What is TM-2 for battery energy storage systems in NYC?

TM-2 is the FDNY application form used to request a Certificate of Approval for a BESS product in New York City. It starts FDNY’s product-level review of the energy storage system. The approval outcome is the COA.

Is TM-2 the same as a Certificate of Approval?

TM-2 and Certificate of Approval refer to different parts of the FDNY process. TM-2 is the application form. The Certificate of Approval, or COA, is the FDNY approval outcome.

Does every BESS product need an FDNY COA in New York City?

FDNY guidance states that battery ESS for stationary installations and mobile systems require product-specific approval from FDNY. The 2025 FDNY guide notes a narrow exception for stationary ESS with an individual size of 2 kWh or less for outdoor use. Project teams should confirm current requirements with FDNY before relying on any exception.

What documents are required for a TM-2 BESS application?
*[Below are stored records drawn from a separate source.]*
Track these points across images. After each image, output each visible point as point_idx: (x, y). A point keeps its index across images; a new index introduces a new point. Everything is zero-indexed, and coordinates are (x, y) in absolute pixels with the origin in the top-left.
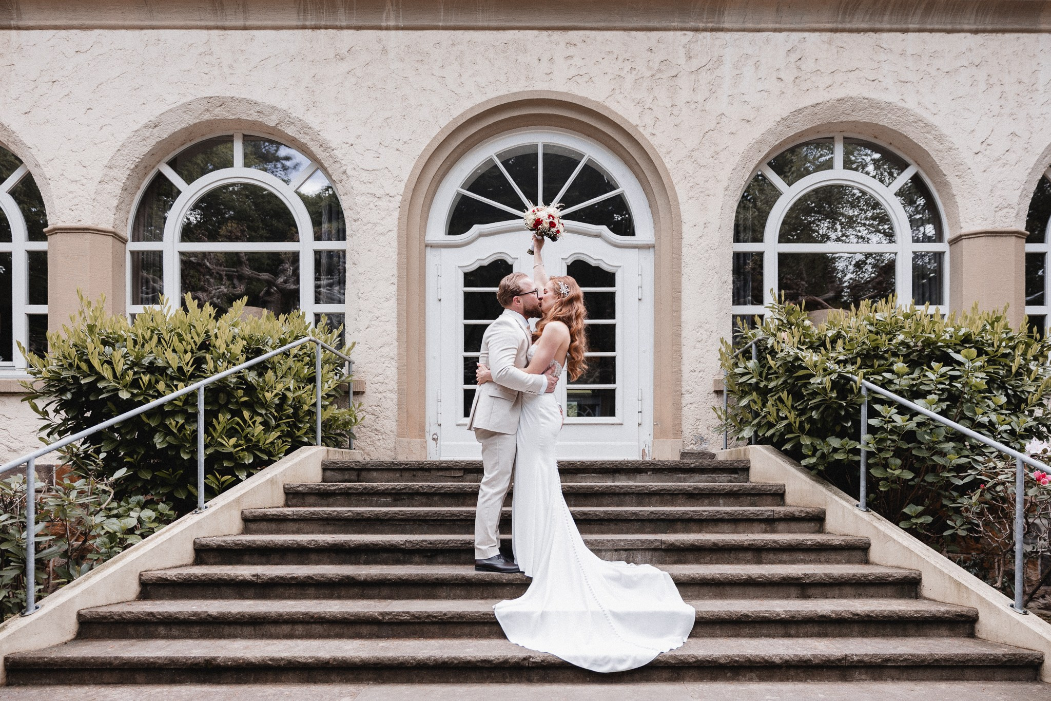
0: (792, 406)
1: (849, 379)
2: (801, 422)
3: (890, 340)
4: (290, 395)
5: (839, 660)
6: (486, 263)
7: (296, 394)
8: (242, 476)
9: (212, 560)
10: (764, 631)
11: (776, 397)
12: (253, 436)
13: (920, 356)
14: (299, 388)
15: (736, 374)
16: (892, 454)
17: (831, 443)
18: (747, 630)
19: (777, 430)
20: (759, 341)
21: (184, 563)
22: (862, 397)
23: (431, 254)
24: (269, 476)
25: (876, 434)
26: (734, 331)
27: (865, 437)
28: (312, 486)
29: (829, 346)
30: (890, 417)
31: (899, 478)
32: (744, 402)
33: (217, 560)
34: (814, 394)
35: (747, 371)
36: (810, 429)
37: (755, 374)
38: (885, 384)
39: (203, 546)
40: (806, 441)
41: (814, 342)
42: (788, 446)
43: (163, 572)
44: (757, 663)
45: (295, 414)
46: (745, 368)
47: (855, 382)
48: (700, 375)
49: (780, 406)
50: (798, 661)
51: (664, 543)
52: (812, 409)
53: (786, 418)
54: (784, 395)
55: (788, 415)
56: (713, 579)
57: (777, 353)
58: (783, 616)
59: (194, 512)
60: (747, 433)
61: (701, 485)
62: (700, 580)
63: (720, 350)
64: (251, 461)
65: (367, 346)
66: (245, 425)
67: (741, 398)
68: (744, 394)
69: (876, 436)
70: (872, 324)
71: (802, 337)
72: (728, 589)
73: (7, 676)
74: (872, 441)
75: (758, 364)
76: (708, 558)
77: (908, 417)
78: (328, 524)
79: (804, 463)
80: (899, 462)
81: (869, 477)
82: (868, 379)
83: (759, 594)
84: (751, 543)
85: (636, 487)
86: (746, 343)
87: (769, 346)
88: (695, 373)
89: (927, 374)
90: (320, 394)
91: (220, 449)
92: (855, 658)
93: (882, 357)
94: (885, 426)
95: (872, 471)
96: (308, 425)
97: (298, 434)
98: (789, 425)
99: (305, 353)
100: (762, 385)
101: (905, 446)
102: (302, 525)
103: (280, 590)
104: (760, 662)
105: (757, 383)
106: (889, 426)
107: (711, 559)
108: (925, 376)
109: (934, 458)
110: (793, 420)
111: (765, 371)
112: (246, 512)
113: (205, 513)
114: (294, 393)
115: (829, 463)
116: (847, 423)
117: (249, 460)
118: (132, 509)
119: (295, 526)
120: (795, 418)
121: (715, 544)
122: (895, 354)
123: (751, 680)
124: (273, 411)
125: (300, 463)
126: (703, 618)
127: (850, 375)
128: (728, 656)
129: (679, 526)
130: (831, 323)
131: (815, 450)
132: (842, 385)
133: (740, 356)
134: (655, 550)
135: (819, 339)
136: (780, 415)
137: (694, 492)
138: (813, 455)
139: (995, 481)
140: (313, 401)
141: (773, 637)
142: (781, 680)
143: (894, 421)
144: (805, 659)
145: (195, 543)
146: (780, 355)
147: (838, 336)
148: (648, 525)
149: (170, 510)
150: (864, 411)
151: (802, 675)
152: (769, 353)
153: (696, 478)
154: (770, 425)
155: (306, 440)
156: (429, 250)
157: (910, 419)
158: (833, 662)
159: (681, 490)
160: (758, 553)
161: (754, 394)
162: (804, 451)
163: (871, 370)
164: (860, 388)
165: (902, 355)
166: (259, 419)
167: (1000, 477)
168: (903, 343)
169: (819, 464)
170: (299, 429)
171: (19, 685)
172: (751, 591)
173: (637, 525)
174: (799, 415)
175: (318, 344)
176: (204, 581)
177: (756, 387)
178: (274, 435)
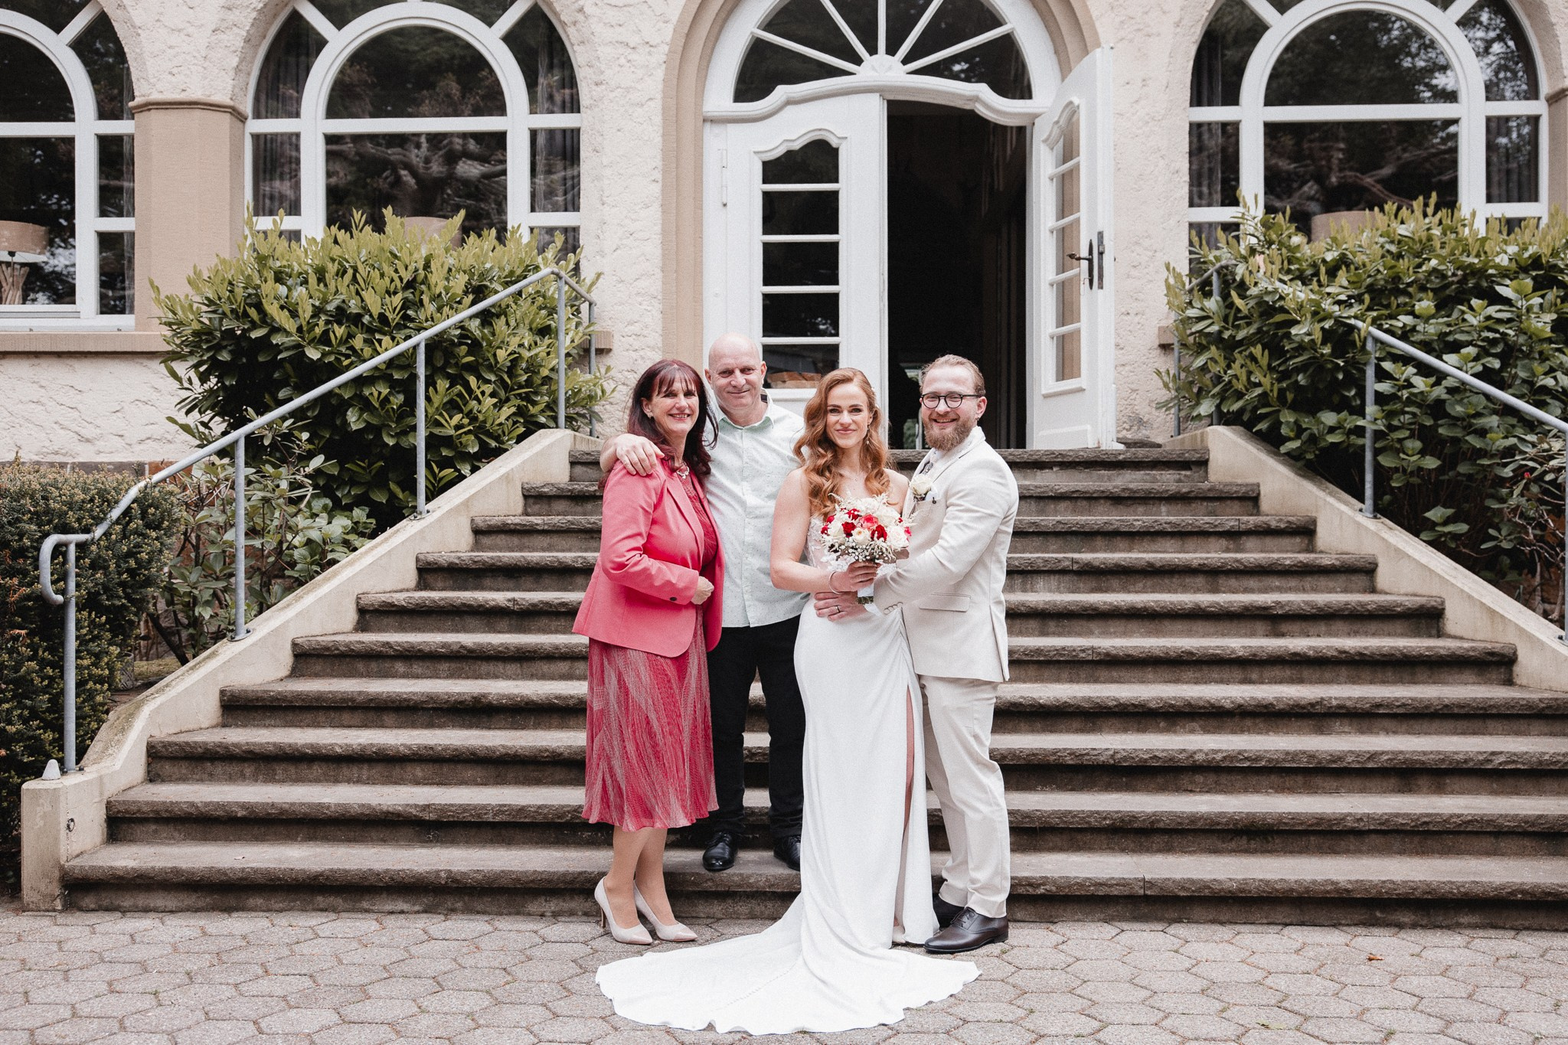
0: (1269, 365)
1: (1352, 328)
2: (1281, 391)
3: (1419, 266)
4: (526, 354)
5: (1312, 705)
6: (797, 146)
7: (533, 353)
8: (465, 469)
9: (440, 584)
10: (1215, 676)
11: (1247, 353)
12: (480, 412)
13: (1459, 291)
14: (536, 344)
15: (1189, 318)
16: (1407, 433)
17: (1323, 419)
18: (1190, 674)
19: (1248, 402)
20: (1226, 267)
21: (406, 587)
22: (1368, 353)
23: (711, 134)
24: (503, 471)
25: (1387, 404)
26: (1191, 252)
27: (1371, 409)
28: (562, 486)
29: (1323, 278)
30: (1407, 380)
31: (1420, 469)
32: (1200, 362)
33: (447, 584)
34: (1301, 348)
35: (1205, 314)
36: (1294, 401)
37: (1216, 319)
38: (1405, 335)
39: (429, 563)
40: (1288, 417)
41: (1304, 270)
42: (1263, 426)
43: (388, 595)
44: (1200, 708)
45: (529, 383)
46: (1202, 309)
47: (1359, 330)
48: (1137, 319)
49: (1252, 367)
50: (1257, 706)
51: (1077, 563)
52: (1298, 370)
53: (1259, 385)
54: (1257, 350)
55: (1263, 380)
56: (1145, 609)
57: (1248, 289)
58: (1241, 654)
59: (412, 517)
60: (1206, 408)
61: (1132, 486)
62: (1127, 610)
63: (1166, 280)
64: (476, 449)
65: (615, 278)
66: (470, 397)
67: (1199, 353)
68: (1201, 349)
69: (1385, 408)
70: (1392, 242)
71: (1286, 262)
72: (1166, 623)
73: (223, 715)
74: (1380, 415)
75: (1221, 303)
76: (1141, 585)
77: (1433, 380)
78: (592, 538)
79: (1283, 449)
80: (1418, 444)
81: (1377, 467)
82: (1380, 327)
83: (1212, 630)
84: (1202, 562)
85: (1036, 487)
86: (1205, 271)
87: (1238, 278)
88: (1126, 318)
89: (1466, 316)
90: (563, 352)
91: (437, 431)
92: (1334, 703)
93: (1405, 293)
94: (1400, 394)
95: (1379, 458)
96: (546, 398)
97: (533, 410)
98: (1264, 395)
99: (538, 292)
100: (1226, 335)
101: (1429, 422)
102: (555, 540)
103: (544, 622)
104: (1204, 707)
105: (1220, 332)
106: (1405, 394)
107: (1144, 587)
108: (1464, 320)
109: (1467, 438)
110: (1269, 387)
111: (1231, 315)
112: (479, 522)
113: (429, 519)
114: (529, 350)
115: (1322, 450)
116: (1349, 391)
117: (474, 449)
118: (317, 515)
119: (545, 541)
120: (1272, 384)
121: (1150, 565)
122: (1423, 288)
123: (1192, 731)
124: (506, 377)
125: (541, 453)
126: (1129, 656)
127: (1352, 321)
128: (1161, 699)
129: (1099, 542)
130: (1334, 240)
131: (1299, 431)
132: (1341, 337)
133: (1195, 292)
134: (1064, 572)
135: (1314, 265)
136: (1252, 379)
137: (1123, 495)
138: (1298, 437)
139: (1545, 467)
140: (554, 362)
141: (1228, 682)
142: (1233, 732)
143: (1410, 385)
144: (1264, 703)
145: (418, 560)
146: (1253, 291)
147: (1343, 261)
148: (1052, 540)
149: (368, 517)
150: (1370, 372)
151: (1261, 725)
152: (1236, 289)
153: (1127, 476)
154: (1239, 395)
155: (542, 420)
156: (708, 125)
157: (1437, 383)
158: (1303, 707)
159: (1103, 492)
160: (1213, 575)
161: (1213, 348)
162: (1284, 431)
163: (1386, 312)
164: (1365, 338)
165: (1432, 290)
166: (488, 389)
167: (1553, 463)
168: (1435, 270)
169: (1306, 452)
170: (534, 403)
171: (237, 726)
172: (1199, 626)
173: (1037, 541)
174: (1279, 381)
175: (561, 278)
176: (444, 607)
177: (1217, 339)
178: (507, 411)
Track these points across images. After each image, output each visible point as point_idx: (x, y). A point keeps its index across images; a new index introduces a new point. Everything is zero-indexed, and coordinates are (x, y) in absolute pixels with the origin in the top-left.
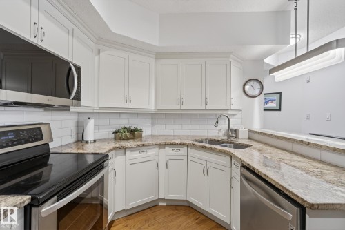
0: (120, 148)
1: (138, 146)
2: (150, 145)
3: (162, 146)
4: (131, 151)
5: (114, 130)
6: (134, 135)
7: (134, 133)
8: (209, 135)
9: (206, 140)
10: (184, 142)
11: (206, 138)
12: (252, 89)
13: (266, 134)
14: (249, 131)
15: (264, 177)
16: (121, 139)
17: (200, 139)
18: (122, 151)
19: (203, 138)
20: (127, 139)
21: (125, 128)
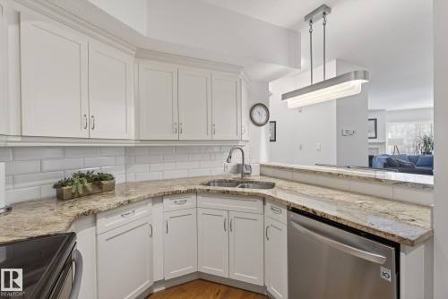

A TM-2 BESS application typically requires NRTL reports, UL 1741, UL 1973, UL 9540, a full-scale UL 9540A report, a Hazard Mitigation Analysis, manuals, SDS, emergency management documentation, capacity information, installation-type notation, and remote monitoring details. FDNY may request additional information based on the product’s design, chemistry, or safety features.

Why does UL 9540A matter for NYC BESS approval?

UL 9540A provides test data on thermal runaway fire propagation. FDNY can use that data to evaluate fire behavior, gas hazards, mitigation measures, and installation conditions. It is one of the central evidence sources in a BESS COA review.

Does an FDNY COA approve a BESS installation site?

An FDNY COA approves the product within the scope stated in the approval. Site-specific DOB review, FDNY filings, fire alarm or suppression approvals, Con Edison interconnection, inspections, and operating permits may still apply.